Welcome! I'm not sure of specific breeders in your area, but others will chime in. I would start by looking on Toy, Miniature and Standard Poodles, poodle breeders, poodle puppies for a reputable breeder. I would say 98% of puppyfind breeders are no good. There are a few exceptions, but not many! It is worth it to take your time and get it right, especially since you have children, and it sounds like that is what you are doing by joining us. I wish you the best of luck on your search


----------



## lily cd re (Jul 23, 2012)

Welcome to PF and I am very happy for you that you have found the virtues of poodles through your research! I would suggest reaching out to the Washington Poodle Club Washington Poodle Club to see if someone there can help you find the right pup for your family. They have a breeder referral list (mostly standards) but that doesn't mean that people in the club couldn't help you. Remember temperament and health background matter more than color, although silvers are really pretty and so much fun to watch as they clear.


----------



## Verve (Oct 31, 2016)

I would be in touch with Firebrook Poodles in New Jersey. They have a very nice silver mini stud and breed minis and standards.

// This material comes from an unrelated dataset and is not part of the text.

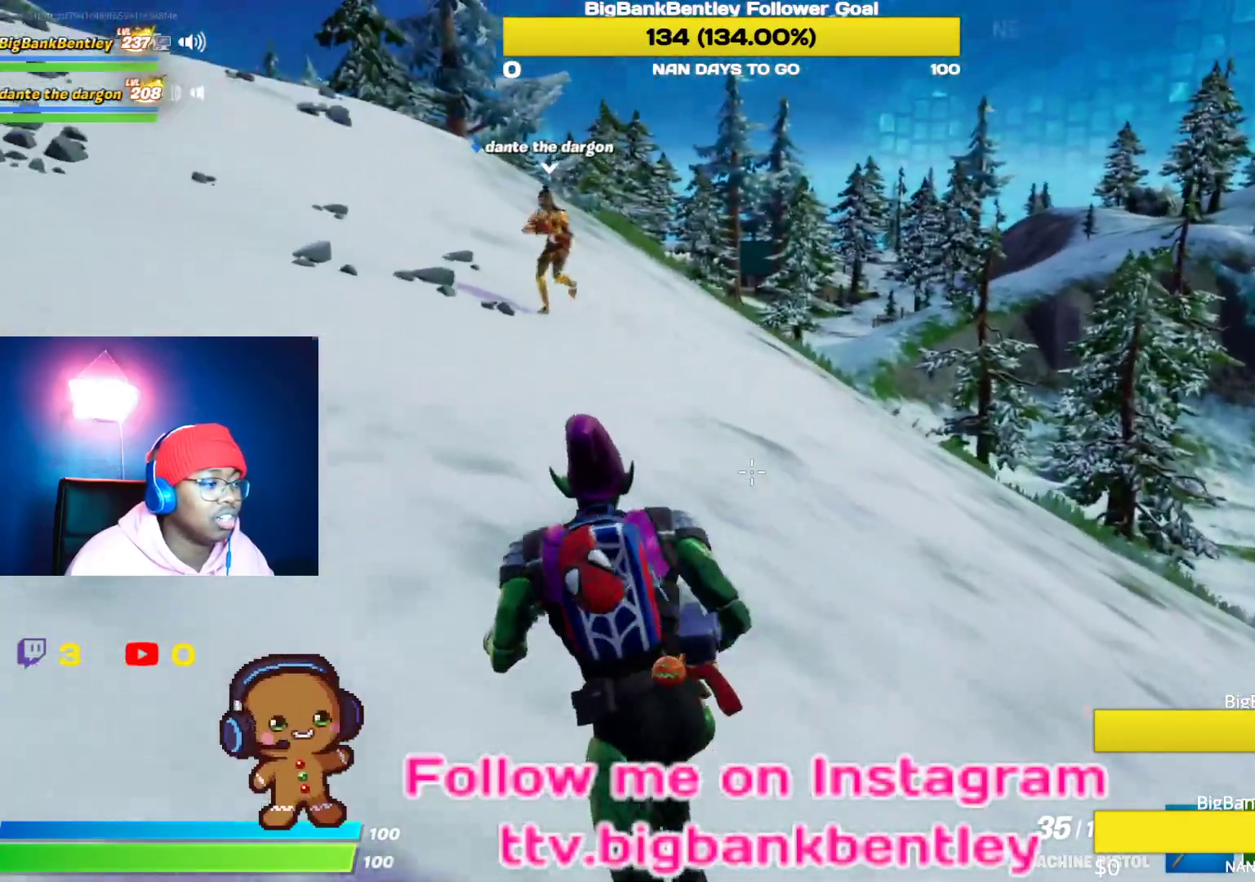
{"buttons": [], "left_stick": "up-left", "right_stick": "up-left", "events": []}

I'm thrilled that you quickly moved beyond pet store puppies and puppyfind! That said, I would try and visit with some mini poodles to make sure they are a good fit for your lifestyle. There is a range of energy levels in mini and standard poodles, and on average they are active and athletic outdoors with an off-switch indoors. But since you mentioned laid-back, make sure you are up for the energy level of an athletic dog, especially if you get a puppy. 

There was a fabulous silver mini adult boy that a friend in Alexandria was fostering. Unfortunately she failed foster, and he is now with her permanently. I'm happy for her and him, but he was a real catch.


----------



## luvdogs (Mar 11, 2016)

When I was looking for a mini, I contacted Airy Poodles in NC. he put me in touch with someone whose dog just had puppies in TN - I believe they are silver girls. I don't know if they are all spoken for or not at this point.


----------



## Skylar (Jul 29, 2016)

luvdogs said:


> When I was looking for a mini, I contacted Airy Poodles in NC. he put me in touch with someone whose dog just had puppies in TN - I believe they are silver girls. I don't know if they are all spoken for or not at this point.


I have a silver minipoo from Aery in NC that has a wonderful temperament. I would contact Richard who owns Aery.


----------